┌──
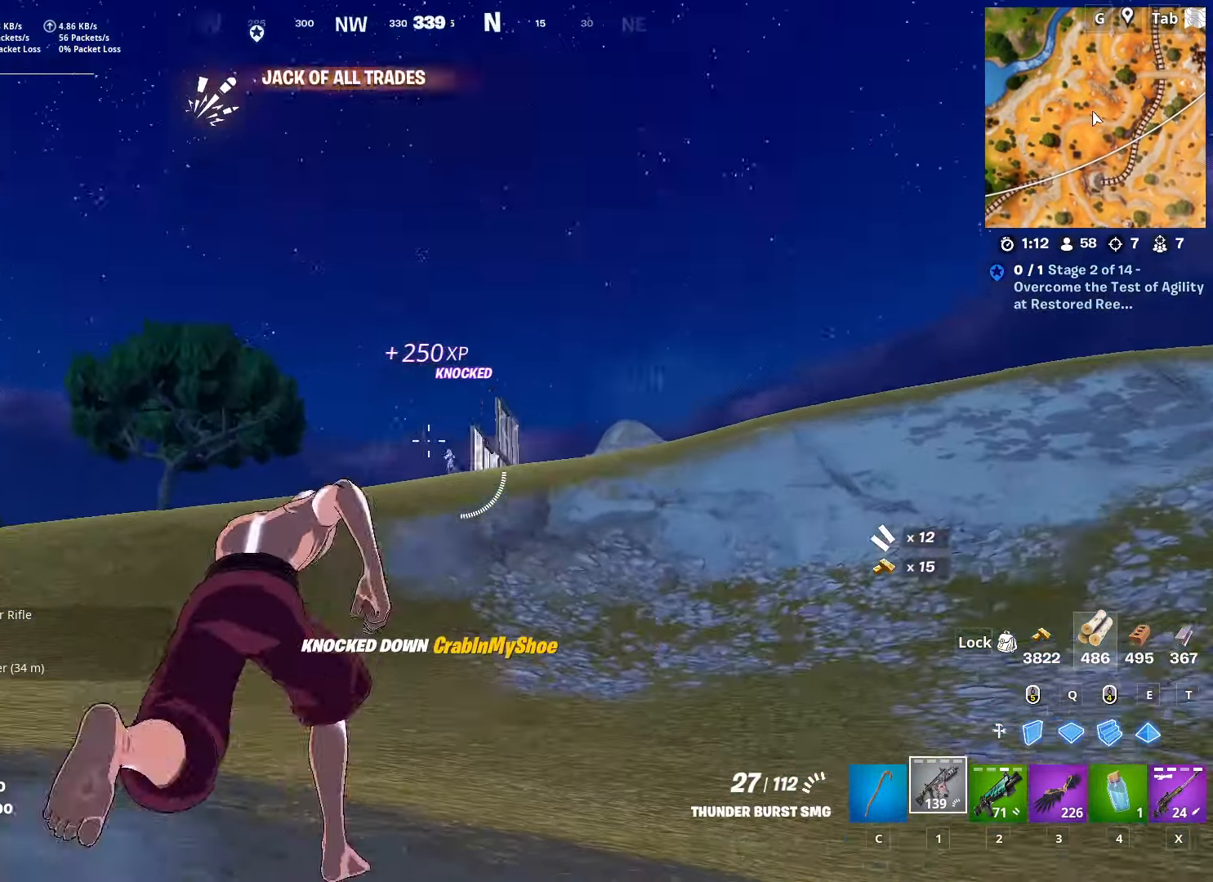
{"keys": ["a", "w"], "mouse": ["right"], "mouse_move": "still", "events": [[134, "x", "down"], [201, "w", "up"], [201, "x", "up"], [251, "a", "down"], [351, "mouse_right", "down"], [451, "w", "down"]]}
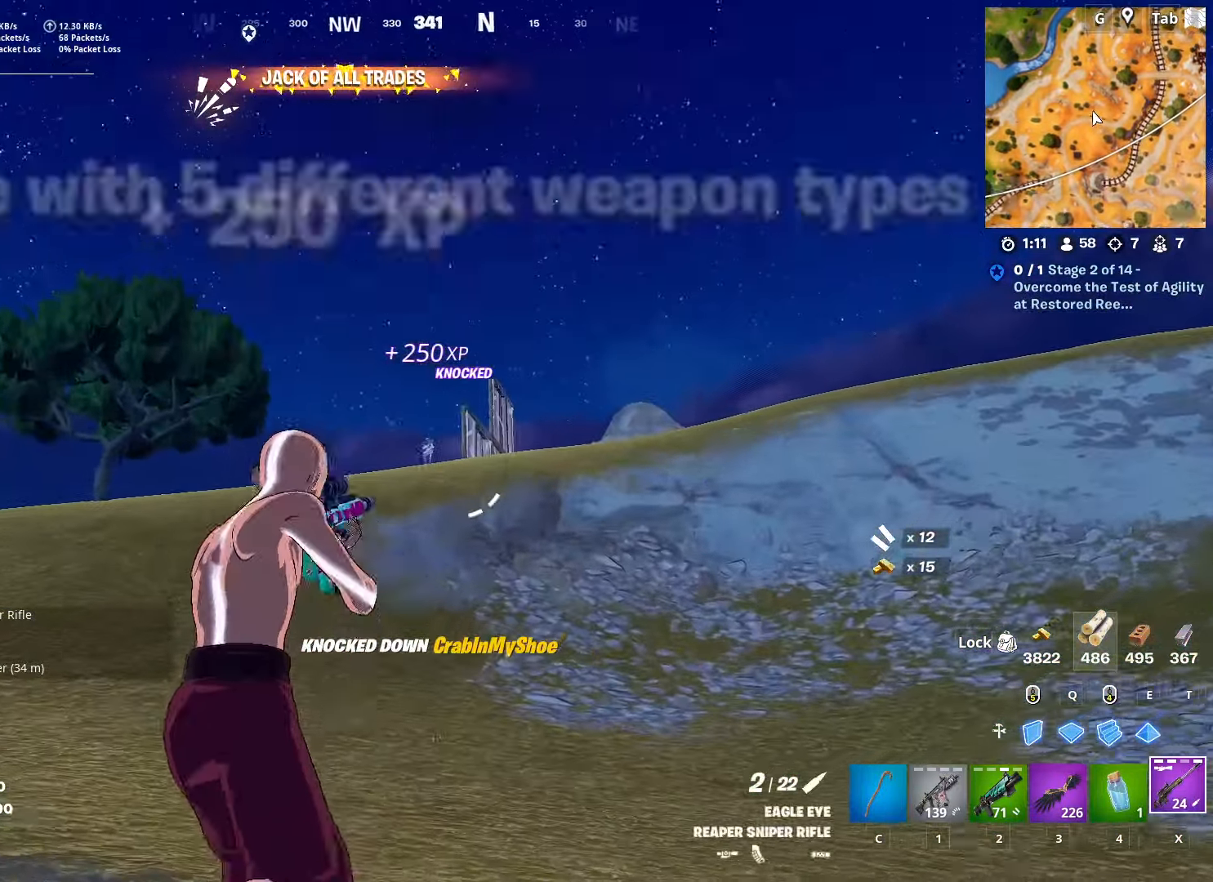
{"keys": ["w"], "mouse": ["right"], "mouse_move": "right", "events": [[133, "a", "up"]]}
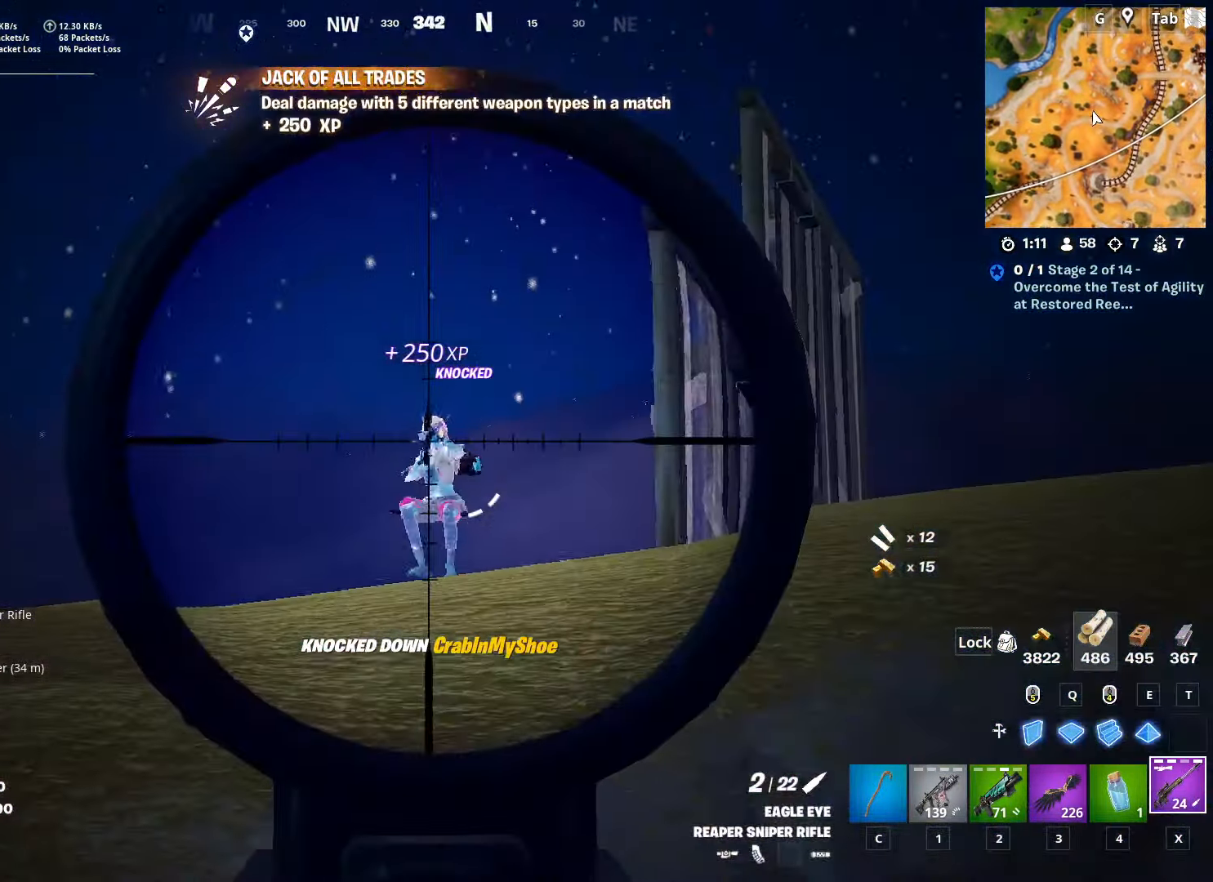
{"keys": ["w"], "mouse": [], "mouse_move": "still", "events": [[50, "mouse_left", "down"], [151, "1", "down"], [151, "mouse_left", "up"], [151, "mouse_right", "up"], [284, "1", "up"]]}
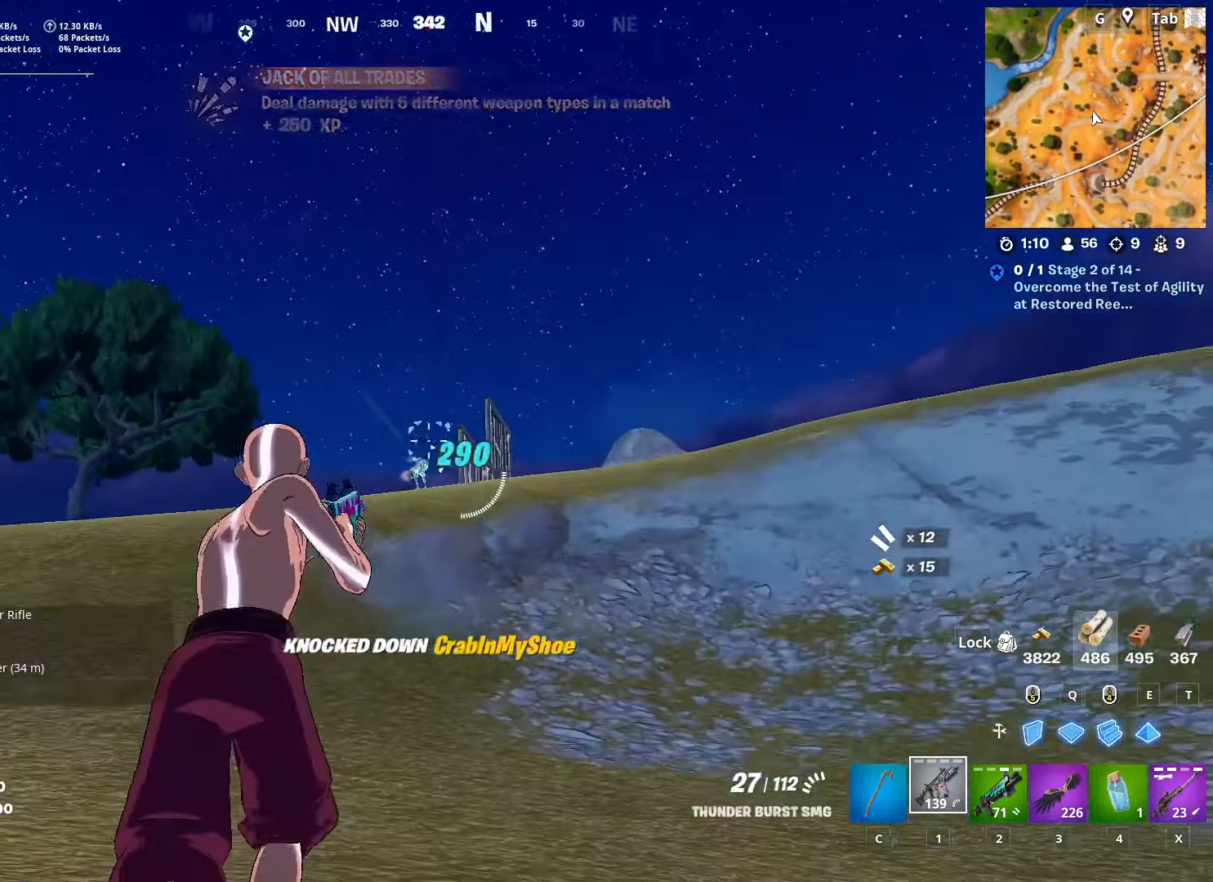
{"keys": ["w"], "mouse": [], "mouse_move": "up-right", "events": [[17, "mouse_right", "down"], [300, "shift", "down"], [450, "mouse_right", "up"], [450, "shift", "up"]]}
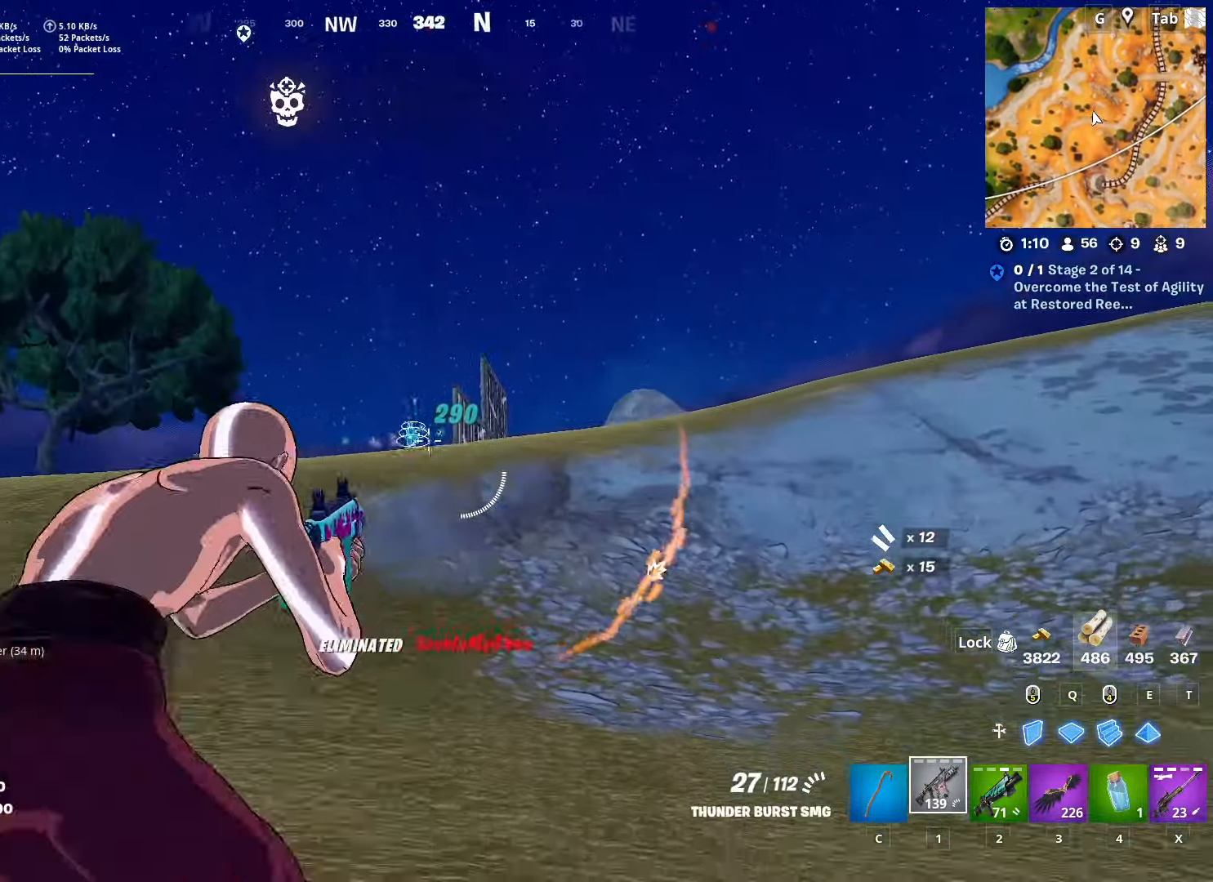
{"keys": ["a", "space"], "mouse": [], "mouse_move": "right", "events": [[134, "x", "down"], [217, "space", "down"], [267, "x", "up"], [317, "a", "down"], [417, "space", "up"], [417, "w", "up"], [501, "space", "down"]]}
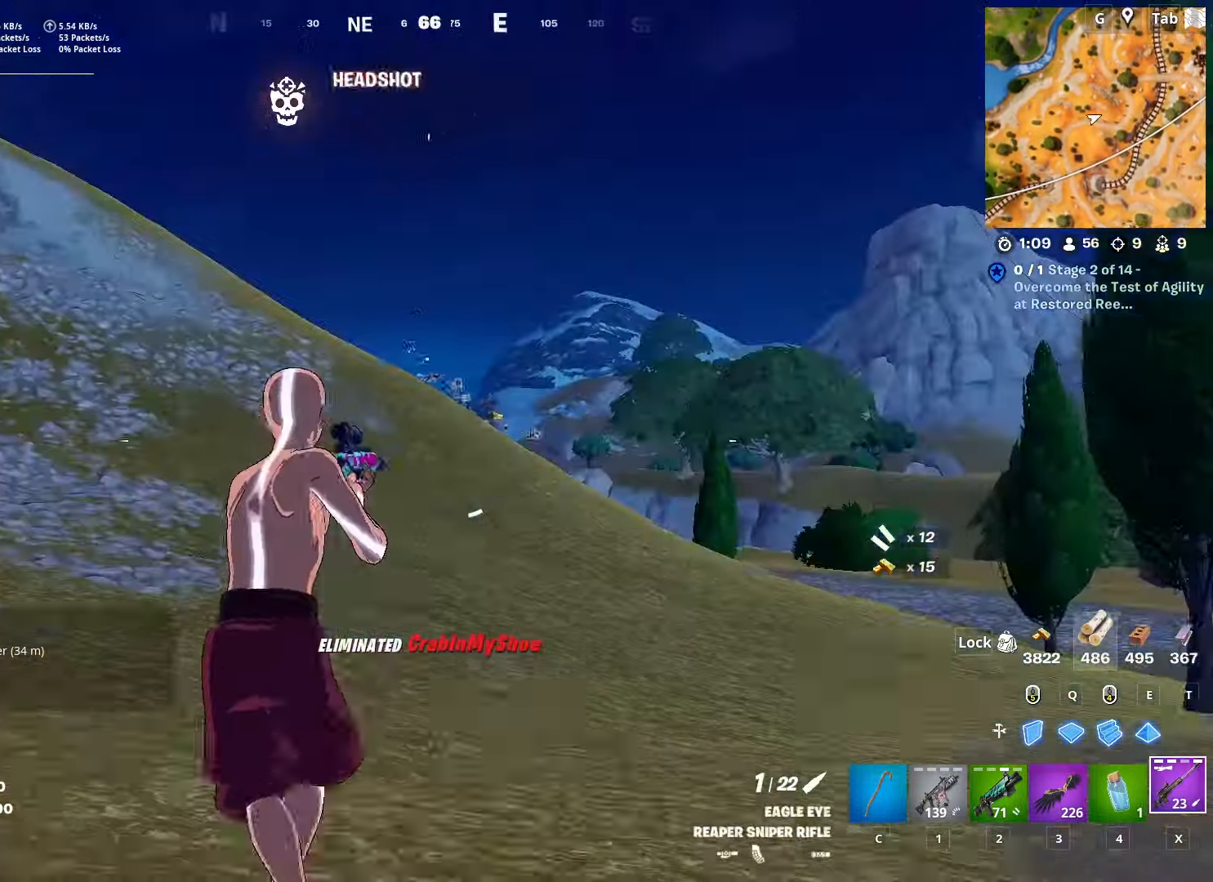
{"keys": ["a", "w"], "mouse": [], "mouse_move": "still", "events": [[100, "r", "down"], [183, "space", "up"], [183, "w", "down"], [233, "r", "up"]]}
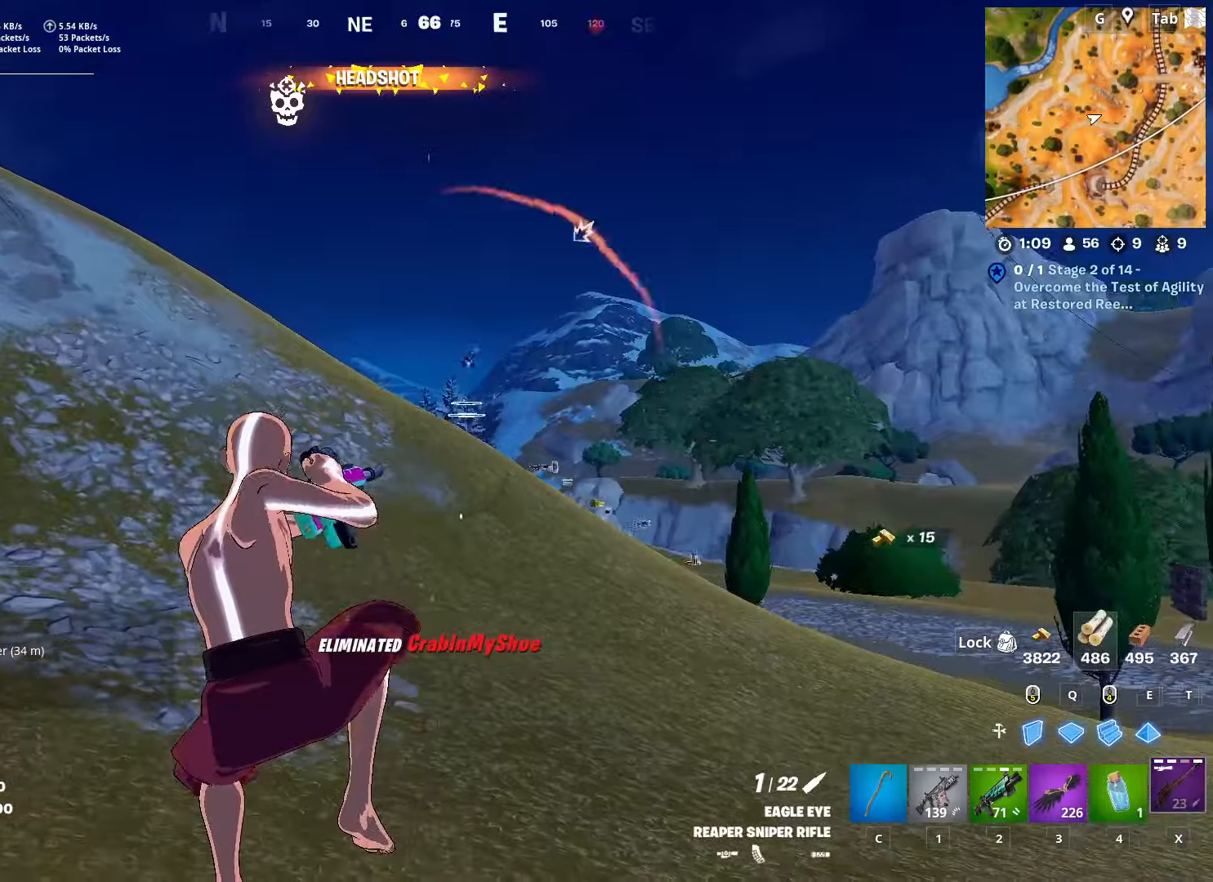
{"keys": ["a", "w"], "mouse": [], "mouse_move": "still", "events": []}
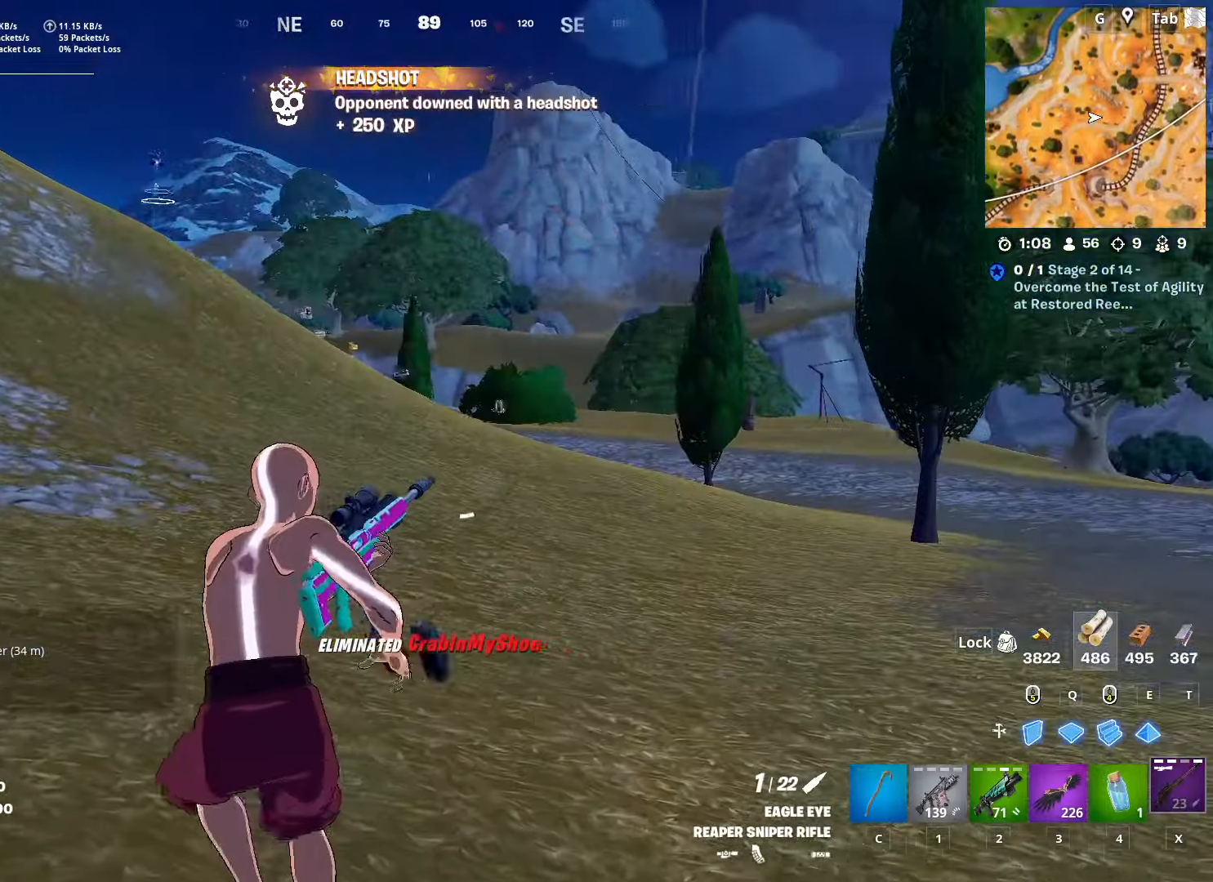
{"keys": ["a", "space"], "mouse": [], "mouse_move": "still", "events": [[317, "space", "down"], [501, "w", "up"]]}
└──
__EXERCISE__.
Could you please return each line of the material exactly, dropping the pictures?

__TASK ANSWER__.
{"keys": ["a", "w"], "mouse": ["right"], "mouse_move": "still", "events": [[134, "x", "down"], [201, "w", "up"], [201, "x", "up"], [251, "a", "down"], [351, "mouse_right", "down"], [451, "w", "down"]]}
{"keys": ["w"], "mouse": ["right"], "mouse_move": "right", "events": [[133, "a", "up"]]}
{"keys": ["w"], "mouse": [], "mouse_move": "still", "events": [[50, "mouse_left", "down"], [151, "1", "down"], [151, "mouse_left", "up"], [151, "mouse_right", "up"], [284, "1", "up"]]}
{"keys": ["w"], "mouse": [], "mouse_move": "up-right", "events": [[17, "mouse_right", "down"], [300, "shift", "down"], [450, "mouse_right", "up"], [450, "shift", "up"]]}
{"keys": ["a", "space"], "mouse": [], "mouse_move": "right", "events": [[134, "x", "down"], [217, "space", "down"], [267, "x", "up"], [317, "a", "down"], [417, "space", "up"], [417, "w", "up"], [501, "space", "down"]]}
{"keys": ["a", "w"], "mouse": [], "mouse_move": "still", "events": [[100, "r", "down"], [183, "space", "up"], [183, "w", "down"], [233, "r", "up"]]}
{"keys": ["a", "w"], "mouse": [], "mouse_move": "still", "events": []}
{"keys": ["a", "space"], "mouse": [], "mouse_move": "still", "events": [[317, "space", "down"], [501, "w", "up"]]}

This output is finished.